I woke to a shadow in my room, my own face staring back, twisted with a grin that wasn’t mine. It held my gun, accusing me: “You thought you could embody the essence of wrath’s?” Its words cut deep, naming “friends” I’d killed—lives I’d ended or betrayed in moments I can’t unmake. Jean-Paul Sartre’s words haunt me: I’m condemned to be free, chained to every choice I’ve made. I tried to deny it, to flee this mirror of my guilt, but Sartre’s “bad faith” mocks my escape. I can’t outrun myself.

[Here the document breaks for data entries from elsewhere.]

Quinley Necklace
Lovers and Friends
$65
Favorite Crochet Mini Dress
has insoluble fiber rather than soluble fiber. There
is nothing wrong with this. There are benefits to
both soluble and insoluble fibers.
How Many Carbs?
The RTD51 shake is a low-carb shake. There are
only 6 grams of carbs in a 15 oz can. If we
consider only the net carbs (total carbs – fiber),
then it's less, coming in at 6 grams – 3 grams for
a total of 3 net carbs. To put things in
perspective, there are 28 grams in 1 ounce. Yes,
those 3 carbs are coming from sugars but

The shadow is me, my truth, my past, demanding I face it. Running through Paris, the city warped into a nightmare—Champs-Élysées turned to “shadowed veins,” ghosts whispering my sins. Martin Heidegger’s Angst grips me; this is dread, not just of death, but of being. My “heart racing like a bullet train,” my “eyes wide open and sharply aware like an eagle”—these are my body screaming what Heidegger calls Being-toward-death. The world collapses into this moment, this chase, where I’m stripped bare, my existence raw and exposed. The streets screech, the wolf howls, and I’m alone with my finitude. Friedrich Nietzsche’s voice echoes: “You have not yet overcome your shadow.” This doppelgänger is my shadow, the parts of me I’ve buried—rage, guilt, the blood on my hands. It threatens to “cage” my soul in a “permanent curse,” like Nietzsche’s eternal recurrence, forcing me to relive my failures forever. I want to scream, to reject it, but it’s me. I’m the accuser and the accused.Søren Kierkegaard’s despair claws at me. My “storm of anxiety” is his sickness unto death—I’m torn between fleeing who I am and fearing to become who I must be.

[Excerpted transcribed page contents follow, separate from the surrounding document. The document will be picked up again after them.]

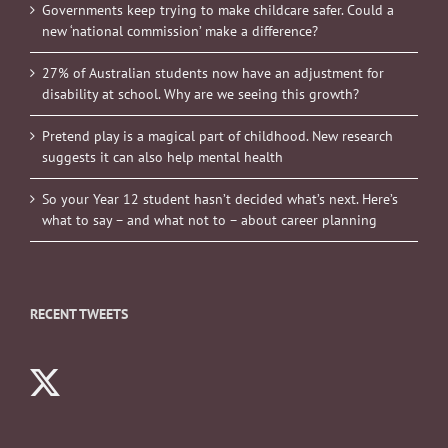
Governments keep trying to make childcare safer. Could a
new ‘national commission’ make a difference?
27% of Australian students now have an adjustment for
disability at school. Why are we seeing this growth?
Pretend play is a magical part of childhood. New research
suggests it can also help mental health
So your Year 12 student hasn’t decided what’s next. Here’s
what to say – and what not to – about career planning
RECENT TWEETS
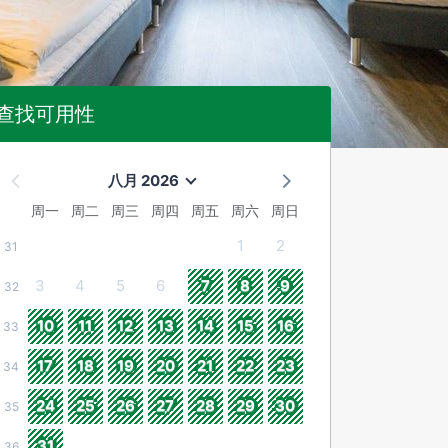
查找可用性
八月 2026
周一
周二
周三
周四
周五
周六
周日
1
2
31
3
4
5
6
7
8
9
32
10
11
12
13
14
15
16
33
17
18
19
20
21
22
23
34
24
25
26
27
28
29
30
35
31
36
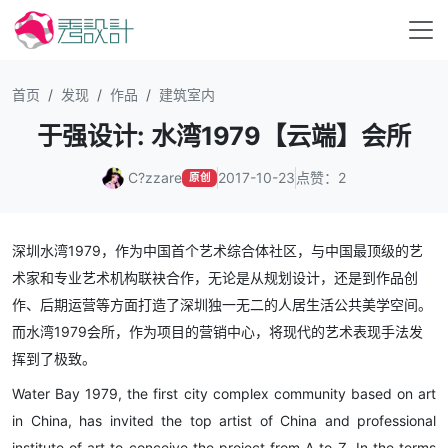
首页
发现
作品
建筑室内
于强设计: 水湾1979【云端】会所
C?zzare
2017-10-23
点赞：2
原创
深圳水湾1979，作为中国首个艺术综合体社区，与中国最顶级的艺
术家和专业艺术机构联袂合作，无论是从规划设计，还是到作品创
作、后期运营等方面打造了深圳独一无二的人居生活公共美学空间。
而水湾1979会所，作为项目的营销中心，将现代的艺术表现手法发
挥到了极致。
Water Bay 1979, the first city complex community based on art
in China, has invited the top artist of China and professional
institute of art to conceive the project from A to Z. In the terms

The shadow’s gun at my head is my own refusal to reconcile with myself. It says, “This is for all my friends you have killed,” and I feel the weight of every wrong, every wound I’ve caused. Despair chokes me, but Kierkegaard whispers of a leap—to face myself, to choose authenticity. Then the trigger clicks, and I wake, “horrifically sweating heavily.” Albert Camus’ absurdism floods in. The world is absurd—beauty in the “moon beaming,” terror in the “streets screeching.” I’m Sisyphus, waking to push the boulder again. The shadow hasn’t vanished; it lingers in my mirror, my conscience. But Camus urges me to rebel, to create meaning in this chaos. I’m alive, breathing, despite the dread. I must forge purpose, not find it, confronting my shadow not with fear but with defiance, building a life from the fragments of my broken self.